Frank O'Hara (right) with the painter Larry Rivers, with whom he collaborated on "Stones."
In 2010, at the Philoctetes Center in New York City, Michael Braziller moderated a dialogue between Mark Doty and David Lehman regarding the poetry of Frank O'Hara, who influenced both of us tremendously. The evening in question was November 11, 2010.
Fun to sit in on this conversation about O’Hara, a poet of charismatic offbeat offhand surges of emotion, imagination. Grateful for what David has done (and continues to do) for poetry.

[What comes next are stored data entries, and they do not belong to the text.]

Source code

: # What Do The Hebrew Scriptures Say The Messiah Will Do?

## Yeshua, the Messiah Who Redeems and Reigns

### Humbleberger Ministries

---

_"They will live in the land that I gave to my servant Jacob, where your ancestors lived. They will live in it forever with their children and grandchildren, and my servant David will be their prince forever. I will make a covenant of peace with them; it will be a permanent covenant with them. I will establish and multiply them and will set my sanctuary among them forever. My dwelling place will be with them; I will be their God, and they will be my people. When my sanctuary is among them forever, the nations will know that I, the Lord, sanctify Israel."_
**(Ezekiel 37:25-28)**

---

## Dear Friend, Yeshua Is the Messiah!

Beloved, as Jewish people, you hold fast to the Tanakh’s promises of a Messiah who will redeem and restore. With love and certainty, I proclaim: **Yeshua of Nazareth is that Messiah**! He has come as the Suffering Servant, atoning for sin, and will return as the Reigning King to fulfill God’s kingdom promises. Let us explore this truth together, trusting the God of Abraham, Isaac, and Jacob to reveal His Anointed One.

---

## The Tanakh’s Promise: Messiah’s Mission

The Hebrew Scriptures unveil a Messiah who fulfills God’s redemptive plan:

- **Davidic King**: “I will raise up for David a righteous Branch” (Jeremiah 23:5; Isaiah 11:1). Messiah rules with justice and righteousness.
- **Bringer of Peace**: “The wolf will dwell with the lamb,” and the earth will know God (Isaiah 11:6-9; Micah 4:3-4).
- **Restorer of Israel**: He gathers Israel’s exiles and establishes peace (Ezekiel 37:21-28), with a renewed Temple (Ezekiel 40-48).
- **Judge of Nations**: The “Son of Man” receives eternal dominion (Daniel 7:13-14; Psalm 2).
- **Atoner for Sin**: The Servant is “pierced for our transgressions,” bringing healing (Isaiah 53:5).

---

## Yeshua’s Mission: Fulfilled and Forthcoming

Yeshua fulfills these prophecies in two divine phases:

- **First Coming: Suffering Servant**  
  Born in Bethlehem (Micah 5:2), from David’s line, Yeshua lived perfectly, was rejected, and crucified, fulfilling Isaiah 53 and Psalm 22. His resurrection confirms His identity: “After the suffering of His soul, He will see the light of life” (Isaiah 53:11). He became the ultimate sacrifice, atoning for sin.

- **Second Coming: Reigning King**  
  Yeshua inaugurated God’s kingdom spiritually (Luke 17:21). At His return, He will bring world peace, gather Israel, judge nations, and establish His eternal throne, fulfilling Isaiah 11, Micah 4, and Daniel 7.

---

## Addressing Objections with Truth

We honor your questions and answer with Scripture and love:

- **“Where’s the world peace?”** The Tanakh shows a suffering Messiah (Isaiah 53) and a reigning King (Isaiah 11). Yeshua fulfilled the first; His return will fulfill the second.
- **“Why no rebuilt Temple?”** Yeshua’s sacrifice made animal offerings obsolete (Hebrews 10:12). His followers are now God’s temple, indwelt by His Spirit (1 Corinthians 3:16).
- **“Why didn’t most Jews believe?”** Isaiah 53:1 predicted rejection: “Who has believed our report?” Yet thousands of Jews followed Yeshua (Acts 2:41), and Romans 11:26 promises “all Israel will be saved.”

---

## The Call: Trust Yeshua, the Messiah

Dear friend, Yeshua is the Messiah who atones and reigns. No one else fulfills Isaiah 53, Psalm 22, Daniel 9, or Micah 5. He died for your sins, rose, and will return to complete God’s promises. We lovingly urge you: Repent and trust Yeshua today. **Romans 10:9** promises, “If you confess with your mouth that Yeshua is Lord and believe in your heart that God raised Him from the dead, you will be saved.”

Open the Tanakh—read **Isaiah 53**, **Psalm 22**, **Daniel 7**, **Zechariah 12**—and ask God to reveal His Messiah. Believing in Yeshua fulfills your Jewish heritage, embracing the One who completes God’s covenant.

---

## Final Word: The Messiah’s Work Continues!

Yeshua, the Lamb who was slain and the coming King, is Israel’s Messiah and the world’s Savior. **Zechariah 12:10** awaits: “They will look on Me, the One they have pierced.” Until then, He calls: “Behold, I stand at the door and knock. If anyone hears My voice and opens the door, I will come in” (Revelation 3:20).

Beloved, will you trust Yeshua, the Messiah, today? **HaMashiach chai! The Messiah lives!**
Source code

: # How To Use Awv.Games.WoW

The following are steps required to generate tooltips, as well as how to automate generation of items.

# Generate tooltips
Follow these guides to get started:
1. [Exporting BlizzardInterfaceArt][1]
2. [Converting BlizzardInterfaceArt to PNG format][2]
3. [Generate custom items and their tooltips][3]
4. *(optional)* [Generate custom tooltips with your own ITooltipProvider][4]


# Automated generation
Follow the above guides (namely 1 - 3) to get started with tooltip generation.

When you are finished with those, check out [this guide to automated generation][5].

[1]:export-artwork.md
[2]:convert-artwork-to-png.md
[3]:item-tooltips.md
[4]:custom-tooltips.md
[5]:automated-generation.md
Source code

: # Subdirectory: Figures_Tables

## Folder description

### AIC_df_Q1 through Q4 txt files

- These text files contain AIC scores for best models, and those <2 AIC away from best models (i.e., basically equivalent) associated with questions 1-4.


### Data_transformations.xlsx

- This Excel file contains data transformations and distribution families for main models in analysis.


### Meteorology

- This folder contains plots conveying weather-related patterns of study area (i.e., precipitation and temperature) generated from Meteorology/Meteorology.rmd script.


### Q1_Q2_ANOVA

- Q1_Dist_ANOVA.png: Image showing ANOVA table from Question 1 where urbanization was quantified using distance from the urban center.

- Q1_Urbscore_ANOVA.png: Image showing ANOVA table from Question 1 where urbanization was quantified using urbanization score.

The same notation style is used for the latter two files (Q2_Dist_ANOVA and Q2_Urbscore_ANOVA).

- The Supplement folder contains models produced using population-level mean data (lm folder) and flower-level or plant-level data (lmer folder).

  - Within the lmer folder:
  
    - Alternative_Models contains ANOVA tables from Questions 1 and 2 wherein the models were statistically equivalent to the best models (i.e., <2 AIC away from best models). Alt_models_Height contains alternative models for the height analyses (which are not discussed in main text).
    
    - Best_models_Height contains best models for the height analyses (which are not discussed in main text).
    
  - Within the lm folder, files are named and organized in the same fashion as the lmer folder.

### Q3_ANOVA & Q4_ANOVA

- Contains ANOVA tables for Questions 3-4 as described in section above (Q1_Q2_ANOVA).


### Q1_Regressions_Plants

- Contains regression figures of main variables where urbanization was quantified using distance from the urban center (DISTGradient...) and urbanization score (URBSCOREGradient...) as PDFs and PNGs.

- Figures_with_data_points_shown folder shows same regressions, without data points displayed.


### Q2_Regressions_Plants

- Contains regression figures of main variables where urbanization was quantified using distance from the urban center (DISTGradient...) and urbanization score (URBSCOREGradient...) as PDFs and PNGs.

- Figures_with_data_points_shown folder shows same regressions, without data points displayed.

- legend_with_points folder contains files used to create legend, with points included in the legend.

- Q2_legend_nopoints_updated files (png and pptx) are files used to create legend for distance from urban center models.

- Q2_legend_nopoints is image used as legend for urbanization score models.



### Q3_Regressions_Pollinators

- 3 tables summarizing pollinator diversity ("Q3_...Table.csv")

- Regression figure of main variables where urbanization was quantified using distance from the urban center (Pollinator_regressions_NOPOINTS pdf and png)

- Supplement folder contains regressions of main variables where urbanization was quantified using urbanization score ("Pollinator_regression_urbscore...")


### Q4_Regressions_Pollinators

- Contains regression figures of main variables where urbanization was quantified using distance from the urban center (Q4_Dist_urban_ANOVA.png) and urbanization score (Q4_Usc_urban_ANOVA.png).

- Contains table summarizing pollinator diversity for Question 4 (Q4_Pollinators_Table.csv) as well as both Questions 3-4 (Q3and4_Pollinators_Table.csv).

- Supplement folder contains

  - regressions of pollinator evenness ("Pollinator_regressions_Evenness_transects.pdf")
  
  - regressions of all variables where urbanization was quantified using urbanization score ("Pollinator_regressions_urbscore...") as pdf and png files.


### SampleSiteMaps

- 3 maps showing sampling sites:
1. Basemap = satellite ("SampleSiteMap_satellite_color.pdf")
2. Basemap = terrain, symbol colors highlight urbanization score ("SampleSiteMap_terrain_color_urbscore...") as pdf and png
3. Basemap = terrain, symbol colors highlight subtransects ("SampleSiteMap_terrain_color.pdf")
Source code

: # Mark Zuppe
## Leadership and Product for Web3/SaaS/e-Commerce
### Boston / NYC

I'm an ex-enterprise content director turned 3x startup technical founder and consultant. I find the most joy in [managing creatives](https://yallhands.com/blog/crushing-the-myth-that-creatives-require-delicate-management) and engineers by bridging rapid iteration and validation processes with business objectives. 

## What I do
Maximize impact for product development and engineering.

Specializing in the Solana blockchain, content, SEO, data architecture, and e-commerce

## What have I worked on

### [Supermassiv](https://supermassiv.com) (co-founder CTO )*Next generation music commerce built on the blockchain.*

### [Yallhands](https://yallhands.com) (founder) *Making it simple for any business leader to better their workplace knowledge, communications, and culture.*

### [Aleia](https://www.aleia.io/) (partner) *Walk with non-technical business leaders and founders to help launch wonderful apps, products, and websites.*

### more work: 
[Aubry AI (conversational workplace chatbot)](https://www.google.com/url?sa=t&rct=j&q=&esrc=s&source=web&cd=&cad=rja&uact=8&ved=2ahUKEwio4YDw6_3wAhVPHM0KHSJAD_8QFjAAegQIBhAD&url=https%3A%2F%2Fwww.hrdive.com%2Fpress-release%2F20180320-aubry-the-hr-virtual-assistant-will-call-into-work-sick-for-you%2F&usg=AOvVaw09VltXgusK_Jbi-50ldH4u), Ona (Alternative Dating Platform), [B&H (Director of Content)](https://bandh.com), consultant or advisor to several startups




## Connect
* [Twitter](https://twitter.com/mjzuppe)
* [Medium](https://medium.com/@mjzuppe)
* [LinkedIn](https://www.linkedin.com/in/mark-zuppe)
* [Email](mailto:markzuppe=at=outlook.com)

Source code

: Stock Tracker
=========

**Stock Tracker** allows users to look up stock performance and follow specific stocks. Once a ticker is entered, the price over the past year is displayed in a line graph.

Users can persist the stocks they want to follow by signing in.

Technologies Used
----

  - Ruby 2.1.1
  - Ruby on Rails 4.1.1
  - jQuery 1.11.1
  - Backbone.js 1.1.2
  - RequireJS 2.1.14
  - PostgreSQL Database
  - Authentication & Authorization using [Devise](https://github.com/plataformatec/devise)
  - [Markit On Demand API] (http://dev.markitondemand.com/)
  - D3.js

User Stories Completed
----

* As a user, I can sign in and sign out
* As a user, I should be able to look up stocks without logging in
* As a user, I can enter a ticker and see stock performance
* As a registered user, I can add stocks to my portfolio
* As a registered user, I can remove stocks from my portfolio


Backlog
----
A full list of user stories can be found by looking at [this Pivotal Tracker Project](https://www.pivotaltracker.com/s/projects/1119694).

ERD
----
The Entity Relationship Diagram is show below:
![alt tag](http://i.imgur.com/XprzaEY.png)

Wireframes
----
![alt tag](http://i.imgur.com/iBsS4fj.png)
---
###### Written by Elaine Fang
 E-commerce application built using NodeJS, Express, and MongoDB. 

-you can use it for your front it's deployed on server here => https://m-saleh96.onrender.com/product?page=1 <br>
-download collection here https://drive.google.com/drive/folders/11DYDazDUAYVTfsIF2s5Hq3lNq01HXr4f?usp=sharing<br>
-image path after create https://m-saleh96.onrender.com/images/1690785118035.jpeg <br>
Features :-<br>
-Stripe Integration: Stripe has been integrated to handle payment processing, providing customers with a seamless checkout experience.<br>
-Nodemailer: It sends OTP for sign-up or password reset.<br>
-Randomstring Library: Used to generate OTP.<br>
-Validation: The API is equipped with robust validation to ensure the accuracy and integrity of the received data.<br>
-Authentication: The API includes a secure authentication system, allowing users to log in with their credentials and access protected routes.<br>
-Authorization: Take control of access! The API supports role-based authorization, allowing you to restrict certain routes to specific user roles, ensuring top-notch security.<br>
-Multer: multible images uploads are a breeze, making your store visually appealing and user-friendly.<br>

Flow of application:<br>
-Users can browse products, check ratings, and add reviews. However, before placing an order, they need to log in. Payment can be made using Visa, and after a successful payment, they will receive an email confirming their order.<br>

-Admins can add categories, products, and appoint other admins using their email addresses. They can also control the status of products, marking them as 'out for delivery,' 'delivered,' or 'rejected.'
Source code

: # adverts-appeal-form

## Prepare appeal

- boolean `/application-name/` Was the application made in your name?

Grateful for these Saturday BAP musings.
Posted by: L. S. Klatt | November 12, 2022 at 07:49 AM
Hi Dave,
When you played with my name, you got "Dead;" assuming you played the same game with your earlier critic, Harold Bloom, did you get "Doom?" As he told you, after finding no merit at all in your 1996 edition, "Printing, praising, and teaching bad poems for the sake of even the best causes is simply destructive for those causes."
He was generous enough to say that to you at a time when Clinton was the epitome of a lying, cheating politician. Look where we are today. Us baby boomers saw it happen, the academy's capitulation to market forces. I doubt that I am the only poet still outside the market fortress - I know I'm not, not by a long shot, but everywhere I turn I see only windmills.
Yr pal,
Dave
p.s. Professor Bloom was bothered by Maya Angelou's Inauguration poem; consider how far we've fallen to arrive at the level of the one performed at Biden's swearing-in!